While the press is talking about Rev.Wright America is experiencing unprecedented food shortages:
Reports of India and Thailand cutting exports of high-priced and fragrant gourmet rice have sent Asian families and restaurant owners in North Texas scurrying to buy what they can.
"When people see the prices, they say, 'Something is wrong,'" said Surinder Singh, owner of southwest Fort Worth's India Bazar, which specializes in South Asian and East European groceries. "Then they shop all around, even go to Arlington. When they come back, they're angry but they'll buy three 20-pound bags instead of their usual one."
Singh still has supplies, but they're getting tighter.
Costco and Sam's Club now allow a maximum of two to four institutional-size bags per customer, depending on supply.
On Saturday, Costco's Fort Worth store was sold out of both Indian basmati and Thai jasmine. And a Sam's nearby on Bryant Irvin Road has been out of basmati rice "for months," an employee said. Its Westworth store still had 20-pound bags at $15.42.
Richard Galanti, Costco's chief financial officer, said panic buying at his chain began about eight days ago in the San Francisco Bay area when a store manager limited sales to a single bag in response to a run on supplies. A local reporter who happened to be shopping wrote a story that got picked up around the region, then nationwide, spreading panic buying, he said.
For the week ending Sunday, Costco sold four times its typical volume of rice in that region, which includes Washington, Oregon, Montana, Alaska and Hawaii, Galanti told the Star-Telegram.
If that weren't bad enough, there's still the mortgage crisis:
The number of U.S. homes heading toward foreclosure more than doubled in the first quarter from a year earlier, as weakening property values and tighter lending left many homeowners powerless to prevent homes from being auctioned to the highest bidder, a research firm said Monday.
Among the hardest hit states were Nevada, Florida and, in particular, California, where Stockton led the nation with a foreclosure rate that was 6.6 times the national average, Irvine, Calif.-based RealtyTrac Inc. said.
Nationwide, 649,917 homes received at least one foreclosure-related filing in the first three months of the year, up 112 percent from 306,722 during the same period last year, RealtyTrac said.
The latest tally also represents an increase of 23 percent from the fourth quarter of last year.
RealtyTrac monitors default notices, auction sale notices and bank repossessions.
All told, one in every 194 households received a foreclosure filing during the quarter. Foreclosure filings increased in all but four states.
The most recent quarter marked the seventh consecutive quarter of rising foreclosure activity, RealtyTrac noted.
[...]The surge in foreclosure filings also suggests that much-touted campaigns by lawmakers and the mortgage lending industry aimed at helping at-risk homeowners aren't paying off.
Hope Now, a Bush administration-organized mortgage industry group, said nearly 503,000 homeowners had received mortgage aid in the first quarter. Most of the aid was temporary, however.
Pennsylvania was a notable standout in the latest foreclosure data. The number of homes in the state to receive a foreclosure-related filing plunged 24.4 percent from a year earlier.
Sharga credited the decline to the state's foreclosure relief measures, noting that cities such as Philadelphia put in place a moratorium on all foreclosure auctions for April and implemented other measures aimed at helping slow foreclosures.
Wheat prices have doubled in only a few months:
Breaking the dollar barrier "scares me," said the Bronx-born owner of Bethesda Bagels. But with 100-pound bags of North Dakota flour now above $50 -- more than double what they were a few months ago -- he sees no alternative to a hefty increase in the price of his signature product, a bagel made by hand in the back of the store.
"I've never seen anything like this in 20 years," he said. "It's a nightmare."

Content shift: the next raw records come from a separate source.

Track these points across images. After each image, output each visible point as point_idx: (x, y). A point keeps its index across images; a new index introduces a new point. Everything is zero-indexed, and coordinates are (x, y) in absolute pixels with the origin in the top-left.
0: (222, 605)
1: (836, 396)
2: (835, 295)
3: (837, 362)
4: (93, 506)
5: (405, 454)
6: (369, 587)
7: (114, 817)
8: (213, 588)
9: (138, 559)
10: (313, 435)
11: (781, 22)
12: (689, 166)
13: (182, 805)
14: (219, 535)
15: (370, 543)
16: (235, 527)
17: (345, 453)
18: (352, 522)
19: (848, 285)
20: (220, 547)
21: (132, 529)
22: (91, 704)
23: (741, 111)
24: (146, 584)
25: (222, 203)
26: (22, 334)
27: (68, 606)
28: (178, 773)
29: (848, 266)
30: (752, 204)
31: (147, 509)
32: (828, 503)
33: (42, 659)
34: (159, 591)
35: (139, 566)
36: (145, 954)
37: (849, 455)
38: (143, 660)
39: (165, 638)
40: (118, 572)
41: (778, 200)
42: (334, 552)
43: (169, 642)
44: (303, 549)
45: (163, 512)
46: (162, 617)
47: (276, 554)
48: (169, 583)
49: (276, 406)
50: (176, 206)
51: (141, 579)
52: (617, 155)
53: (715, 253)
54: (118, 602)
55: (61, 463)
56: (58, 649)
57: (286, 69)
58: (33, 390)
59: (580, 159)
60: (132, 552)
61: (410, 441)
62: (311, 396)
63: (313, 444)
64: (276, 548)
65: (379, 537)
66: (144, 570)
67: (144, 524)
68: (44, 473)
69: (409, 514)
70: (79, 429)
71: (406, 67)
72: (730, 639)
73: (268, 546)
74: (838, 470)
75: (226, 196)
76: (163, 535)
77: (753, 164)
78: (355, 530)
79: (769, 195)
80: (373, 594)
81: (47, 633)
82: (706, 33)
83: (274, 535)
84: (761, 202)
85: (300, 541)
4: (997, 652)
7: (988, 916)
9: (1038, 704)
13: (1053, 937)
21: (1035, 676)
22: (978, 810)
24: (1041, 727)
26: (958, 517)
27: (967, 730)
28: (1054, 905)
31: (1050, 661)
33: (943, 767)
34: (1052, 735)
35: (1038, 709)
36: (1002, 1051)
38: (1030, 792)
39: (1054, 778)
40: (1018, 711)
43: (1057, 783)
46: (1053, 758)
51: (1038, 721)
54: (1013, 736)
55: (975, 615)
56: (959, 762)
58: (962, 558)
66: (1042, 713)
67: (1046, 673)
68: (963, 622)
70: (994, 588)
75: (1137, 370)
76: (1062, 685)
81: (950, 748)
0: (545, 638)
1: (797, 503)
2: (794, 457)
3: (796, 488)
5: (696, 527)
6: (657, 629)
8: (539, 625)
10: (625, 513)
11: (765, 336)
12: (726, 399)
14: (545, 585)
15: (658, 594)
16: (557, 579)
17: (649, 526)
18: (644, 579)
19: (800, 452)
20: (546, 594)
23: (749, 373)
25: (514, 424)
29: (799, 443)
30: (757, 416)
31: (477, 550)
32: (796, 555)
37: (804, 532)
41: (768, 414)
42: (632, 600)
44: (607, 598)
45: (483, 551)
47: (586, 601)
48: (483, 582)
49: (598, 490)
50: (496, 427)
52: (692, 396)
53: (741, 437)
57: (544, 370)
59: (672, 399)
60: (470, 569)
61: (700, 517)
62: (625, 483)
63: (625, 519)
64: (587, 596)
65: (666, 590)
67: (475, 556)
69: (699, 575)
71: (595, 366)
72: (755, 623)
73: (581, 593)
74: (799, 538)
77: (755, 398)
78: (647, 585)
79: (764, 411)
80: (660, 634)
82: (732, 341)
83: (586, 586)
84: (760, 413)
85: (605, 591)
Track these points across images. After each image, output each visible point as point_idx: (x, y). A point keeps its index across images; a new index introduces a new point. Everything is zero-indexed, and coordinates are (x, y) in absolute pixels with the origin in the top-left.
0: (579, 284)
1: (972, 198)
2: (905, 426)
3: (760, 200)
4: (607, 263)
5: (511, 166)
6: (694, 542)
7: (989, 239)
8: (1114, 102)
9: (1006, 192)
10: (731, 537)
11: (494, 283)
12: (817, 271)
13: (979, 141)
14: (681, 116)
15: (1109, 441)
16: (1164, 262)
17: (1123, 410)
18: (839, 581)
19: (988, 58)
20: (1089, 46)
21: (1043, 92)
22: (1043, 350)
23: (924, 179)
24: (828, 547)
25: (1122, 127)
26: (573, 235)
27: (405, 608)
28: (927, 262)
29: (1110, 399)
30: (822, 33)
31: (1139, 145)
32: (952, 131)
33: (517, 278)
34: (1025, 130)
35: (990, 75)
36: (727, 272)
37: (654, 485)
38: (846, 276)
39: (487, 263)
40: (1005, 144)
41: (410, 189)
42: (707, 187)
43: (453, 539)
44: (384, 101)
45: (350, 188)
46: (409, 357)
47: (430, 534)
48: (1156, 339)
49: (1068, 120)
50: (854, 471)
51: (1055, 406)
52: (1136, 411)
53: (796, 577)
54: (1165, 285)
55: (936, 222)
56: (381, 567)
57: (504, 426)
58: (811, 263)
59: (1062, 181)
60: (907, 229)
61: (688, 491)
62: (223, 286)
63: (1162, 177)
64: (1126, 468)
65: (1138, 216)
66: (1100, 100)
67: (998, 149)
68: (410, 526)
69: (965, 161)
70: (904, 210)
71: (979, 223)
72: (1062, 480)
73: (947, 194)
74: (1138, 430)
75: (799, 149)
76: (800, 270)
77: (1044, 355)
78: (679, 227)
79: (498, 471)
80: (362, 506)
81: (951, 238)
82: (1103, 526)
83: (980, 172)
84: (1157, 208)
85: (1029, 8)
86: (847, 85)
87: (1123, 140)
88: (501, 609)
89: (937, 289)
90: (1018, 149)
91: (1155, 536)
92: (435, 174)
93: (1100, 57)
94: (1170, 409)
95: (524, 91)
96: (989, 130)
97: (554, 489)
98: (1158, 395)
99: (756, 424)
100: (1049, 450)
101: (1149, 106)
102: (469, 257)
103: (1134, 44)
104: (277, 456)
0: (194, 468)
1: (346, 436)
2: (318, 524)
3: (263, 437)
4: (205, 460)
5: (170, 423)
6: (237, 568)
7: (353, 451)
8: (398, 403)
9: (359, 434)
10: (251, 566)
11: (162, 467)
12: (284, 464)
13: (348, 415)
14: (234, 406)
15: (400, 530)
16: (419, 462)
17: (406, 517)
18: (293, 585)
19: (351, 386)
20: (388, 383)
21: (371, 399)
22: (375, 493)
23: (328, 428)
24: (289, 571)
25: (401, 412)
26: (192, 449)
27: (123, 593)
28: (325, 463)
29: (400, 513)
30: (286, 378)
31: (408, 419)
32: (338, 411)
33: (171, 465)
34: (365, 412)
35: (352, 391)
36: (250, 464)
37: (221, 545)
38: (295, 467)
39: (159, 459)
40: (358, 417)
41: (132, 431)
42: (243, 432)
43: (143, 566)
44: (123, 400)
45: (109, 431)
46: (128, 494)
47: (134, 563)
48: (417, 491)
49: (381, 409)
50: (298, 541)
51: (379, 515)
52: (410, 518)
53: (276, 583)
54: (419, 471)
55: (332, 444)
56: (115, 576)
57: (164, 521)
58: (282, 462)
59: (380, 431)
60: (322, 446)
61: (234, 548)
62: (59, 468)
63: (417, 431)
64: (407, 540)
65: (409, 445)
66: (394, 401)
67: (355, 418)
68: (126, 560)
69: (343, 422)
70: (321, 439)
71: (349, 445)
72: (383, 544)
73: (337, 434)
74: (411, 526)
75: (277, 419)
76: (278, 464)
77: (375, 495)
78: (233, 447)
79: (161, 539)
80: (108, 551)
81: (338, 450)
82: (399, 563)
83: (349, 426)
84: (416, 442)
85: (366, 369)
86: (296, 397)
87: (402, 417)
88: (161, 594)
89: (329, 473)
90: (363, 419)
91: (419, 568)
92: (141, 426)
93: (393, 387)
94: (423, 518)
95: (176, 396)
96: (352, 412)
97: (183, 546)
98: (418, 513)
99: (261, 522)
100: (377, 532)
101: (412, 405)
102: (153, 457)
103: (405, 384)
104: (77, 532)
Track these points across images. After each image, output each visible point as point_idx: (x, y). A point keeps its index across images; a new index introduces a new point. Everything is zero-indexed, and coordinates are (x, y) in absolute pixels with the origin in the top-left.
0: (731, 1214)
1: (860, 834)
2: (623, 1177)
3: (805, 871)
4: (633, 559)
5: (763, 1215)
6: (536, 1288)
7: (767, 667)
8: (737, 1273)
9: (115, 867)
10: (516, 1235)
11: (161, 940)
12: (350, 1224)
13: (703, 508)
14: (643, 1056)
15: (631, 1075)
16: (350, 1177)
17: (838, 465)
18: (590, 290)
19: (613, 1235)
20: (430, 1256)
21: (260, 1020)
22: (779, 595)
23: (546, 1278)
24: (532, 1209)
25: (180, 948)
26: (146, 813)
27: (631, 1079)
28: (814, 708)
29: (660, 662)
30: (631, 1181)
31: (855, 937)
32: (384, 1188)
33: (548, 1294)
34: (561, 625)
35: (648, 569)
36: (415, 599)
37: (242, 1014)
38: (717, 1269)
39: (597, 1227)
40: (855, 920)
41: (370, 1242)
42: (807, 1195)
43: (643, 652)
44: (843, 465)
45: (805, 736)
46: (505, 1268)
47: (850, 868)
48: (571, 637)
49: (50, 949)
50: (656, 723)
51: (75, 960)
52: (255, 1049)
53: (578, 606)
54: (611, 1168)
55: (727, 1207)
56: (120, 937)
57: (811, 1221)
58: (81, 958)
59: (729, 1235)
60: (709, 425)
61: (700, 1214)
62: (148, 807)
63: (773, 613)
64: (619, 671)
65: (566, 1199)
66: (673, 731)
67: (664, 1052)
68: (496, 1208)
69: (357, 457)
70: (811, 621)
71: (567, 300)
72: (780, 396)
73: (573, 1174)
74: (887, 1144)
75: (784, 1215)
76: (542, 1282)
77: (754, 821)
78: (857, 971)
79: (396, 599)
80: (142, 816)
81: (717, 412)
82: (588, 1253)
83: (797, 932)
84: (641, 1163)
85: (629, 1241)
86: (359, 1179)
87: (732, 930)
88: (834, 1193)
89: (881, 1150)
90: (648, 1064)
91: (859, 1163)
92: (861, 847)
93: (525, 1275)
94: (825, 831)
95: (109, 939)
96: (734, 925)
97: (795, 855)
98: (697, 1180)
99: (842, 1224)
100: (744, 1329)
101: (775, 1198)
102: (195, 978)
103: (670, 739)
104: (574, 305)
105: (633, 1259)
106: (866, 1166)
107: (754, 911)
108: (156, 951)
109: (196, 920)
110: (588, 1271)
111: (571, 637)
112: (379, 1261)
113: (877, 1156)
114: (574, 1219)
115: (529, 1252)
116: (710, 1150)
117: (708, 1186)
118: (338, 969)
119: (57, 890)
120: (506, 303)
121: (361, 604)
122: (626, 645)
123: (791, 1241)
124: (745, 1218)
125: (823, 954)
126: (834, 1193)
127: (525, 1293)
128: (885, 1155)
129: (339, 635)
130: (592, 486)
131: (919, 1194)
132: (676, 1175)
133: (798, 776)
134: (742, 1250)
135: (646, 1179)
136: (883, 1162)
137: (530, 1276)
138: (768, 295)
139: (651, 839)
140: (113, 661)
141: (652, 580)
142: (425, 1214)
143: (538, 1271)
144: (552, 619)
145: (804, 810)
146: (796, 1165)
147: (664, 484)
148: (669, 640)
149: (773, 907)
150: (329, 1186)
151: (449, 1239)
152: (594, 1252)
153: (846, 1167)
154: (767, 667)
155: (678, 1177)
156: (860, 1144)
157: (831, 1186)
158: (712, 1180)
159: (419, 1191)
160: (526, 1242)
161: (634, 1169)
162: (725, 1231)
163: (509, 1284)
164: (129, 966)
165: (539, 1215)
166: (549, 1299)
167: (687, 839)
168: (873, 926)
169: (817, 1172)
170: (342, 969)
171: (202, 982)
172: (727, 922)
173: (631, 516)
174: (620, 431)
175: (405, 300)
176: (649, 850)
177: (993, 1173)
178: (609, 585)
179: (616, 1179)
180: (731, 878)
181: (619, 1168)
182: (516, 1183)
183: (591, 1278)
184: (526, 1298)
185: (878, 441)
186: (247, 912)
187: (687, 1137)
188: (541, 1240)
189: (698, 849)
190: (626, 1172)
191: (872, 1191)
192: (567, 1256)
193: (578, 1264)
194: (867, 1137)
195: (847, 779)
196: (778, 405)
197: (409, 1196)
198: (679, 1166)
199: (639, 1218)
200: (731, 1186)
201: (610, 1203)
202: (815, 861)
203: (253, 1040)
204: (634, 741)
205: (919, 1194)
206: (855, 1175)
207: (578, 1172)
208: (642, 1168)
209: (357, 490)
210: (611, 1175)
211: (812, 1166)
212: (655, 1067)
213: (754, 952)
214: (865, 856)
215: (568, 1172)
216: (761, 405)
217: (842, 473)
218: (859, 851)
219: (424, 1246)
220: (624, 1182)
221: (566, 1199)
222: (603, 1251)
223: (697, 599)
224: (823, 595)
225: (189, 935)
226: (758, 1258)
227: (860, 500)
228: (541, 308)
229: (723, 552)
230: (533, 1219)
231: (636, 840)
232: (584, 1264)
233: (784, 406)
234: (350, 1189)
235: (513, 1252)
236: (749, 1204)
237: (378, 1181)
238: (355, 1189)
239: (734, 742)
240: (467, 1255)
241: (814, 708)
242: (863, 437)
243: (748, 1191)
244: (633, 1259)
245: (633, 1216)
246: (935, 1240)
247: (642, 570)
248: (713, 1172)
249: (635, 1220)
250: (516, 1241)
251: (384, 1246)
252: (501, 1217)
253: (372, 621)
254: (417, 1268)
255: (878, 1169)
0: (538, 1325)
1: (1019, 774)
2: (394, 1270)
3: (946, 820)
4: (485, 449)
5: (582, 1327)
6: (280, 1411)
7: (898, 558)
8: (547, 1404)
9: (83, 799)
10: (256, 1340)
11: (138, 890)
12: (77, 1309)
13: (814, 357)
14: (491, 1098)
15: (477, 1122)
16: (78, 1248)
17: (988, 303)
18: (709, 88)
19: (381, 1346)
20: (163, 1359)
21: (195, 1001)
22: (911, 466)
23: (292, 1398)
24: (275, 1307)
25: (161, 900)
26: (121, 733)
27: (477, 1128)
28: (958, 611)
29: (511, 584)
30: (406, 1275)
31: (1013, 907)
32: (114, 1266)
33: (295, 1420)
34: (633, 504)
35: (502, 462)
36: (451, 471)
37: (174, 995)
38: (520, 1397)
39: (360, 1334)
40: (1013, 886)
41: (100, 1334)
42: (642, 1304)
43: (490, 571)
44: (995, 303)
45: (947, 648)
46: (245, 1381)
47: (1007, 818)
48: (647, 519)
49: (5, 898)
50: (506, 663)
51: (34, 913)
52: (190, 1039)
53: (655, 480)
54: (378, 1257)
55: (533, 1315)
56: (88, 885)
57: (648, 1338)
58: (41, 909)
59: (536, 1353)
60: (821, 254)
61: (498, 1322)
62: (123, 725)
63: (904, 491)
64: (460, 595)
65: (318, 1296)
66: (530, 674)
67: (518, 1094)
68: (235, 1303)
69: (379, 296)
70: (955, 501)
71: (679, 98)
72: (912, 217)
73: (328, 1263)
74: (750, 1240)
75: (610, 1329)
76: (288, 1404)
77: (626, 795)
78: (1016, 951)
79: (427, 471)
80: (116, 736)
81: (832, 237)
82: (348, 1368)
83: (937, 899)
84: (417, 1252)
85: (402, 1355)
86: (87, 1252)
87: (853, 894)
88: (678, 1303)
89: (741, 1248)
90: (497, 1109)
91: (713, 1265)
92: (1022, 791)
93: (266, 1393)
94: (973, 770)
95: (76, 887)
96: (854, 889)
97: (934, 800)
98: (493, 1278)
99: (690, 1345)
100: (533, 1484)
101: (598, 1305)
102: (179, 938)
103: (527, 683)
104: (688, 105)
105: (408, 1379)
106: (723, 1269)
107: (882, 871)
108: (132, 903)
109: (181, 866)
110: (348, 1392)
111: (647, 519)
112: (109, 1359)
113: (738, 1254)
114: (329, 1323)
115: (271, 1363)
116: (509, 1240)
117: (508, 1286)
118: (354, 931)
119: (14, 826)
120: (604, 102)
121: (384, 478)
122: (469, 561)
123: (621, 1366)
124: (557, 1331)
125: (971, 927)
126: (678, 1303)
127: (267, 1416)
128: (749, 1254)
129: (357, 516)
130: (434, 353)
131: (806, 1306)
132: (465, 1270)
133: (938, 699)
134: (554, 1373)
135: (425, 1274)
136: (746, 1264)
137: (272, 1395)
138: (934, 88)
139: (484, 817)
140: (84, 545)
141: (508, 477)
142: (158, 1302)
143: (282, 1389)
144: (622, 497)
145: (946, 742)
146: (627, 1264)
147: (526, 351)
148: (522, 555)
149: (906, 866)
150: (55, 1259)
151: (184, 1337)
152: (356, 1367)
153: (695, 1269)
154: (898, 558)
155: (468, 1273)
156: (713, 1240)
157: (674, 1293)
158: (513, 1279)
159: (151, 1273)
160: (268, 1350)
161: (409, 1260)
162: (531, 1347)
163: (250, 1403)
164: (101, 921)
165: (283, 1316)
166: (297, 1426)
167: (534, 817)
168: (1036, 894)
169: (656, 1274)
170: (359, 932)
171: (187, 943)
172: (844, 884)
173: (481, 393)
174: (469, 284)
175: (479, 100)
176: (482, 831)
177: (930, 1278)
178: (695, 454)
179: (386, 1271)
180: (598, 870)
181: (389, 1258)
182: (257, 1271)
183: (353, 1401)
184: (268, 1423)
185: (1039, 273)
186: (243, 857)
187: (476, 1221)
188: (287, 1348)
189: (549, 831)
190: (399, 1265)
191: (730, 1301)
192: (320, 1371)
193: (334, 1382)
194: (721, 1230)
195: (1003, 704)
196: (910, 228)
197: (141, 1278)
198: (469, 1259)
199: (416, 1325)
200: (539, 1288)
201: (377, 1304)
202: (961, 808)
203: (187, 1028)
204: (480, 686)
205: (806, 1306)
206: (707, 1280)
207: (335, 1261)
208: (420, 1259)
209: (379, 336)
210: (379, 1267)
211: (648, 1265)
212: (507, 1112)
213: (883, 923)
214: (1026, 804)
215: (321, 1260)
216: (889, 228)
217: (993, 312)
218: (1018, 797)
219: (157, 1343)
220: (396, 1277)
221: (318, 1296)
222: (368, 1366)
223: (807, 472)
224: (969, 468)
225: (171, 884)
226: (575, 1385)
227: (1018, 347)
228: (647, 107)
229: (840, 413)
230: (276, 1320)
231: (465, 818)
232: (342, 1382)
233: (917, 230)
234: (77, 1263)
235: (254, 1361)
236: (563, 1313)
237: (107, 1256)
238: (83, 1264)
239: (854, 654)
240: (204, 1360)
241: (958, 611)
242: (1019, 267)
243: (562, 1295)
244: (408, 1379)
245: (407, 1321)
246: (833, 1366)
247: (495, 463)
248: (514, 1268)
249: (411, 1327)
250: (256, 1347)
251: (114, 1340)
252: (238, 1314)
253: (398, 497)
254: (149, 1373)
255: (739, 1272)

What's a big part of the problem:
But underlying this food inflation are changes that are transforming U.S. agriculture and making a return to the long era of cheap wheat products doubtful at best.
Half a continent away, in the North Dakota country that grows the high-quality wheats used in Fleishman's bagels, many farmers are cutting back on growing wheat in favor of more profitable, less disease-prone corn and soybeans for ethanol refineries and Asian consumers.
"Wheat was king once," said David Braaten, whose Norwegian immigrant grandparents built their Kindred, N.D., farm around wheat a century ago. "Now I just don't want to grow it. It's not a consistent crop."
Shoved aside by other crops
In the 1980s, more than half the farm's acres were wheat. This year only one in 10 will be, and 40 percent will go to soybeans. Braaten and other farmers are considering investing in a $180 million plant to turn the beans into animal feed and cooking oil, both now in strong demand in China. And to stress his hopes for ethanol, his business card shows a sketch of a fuel pump.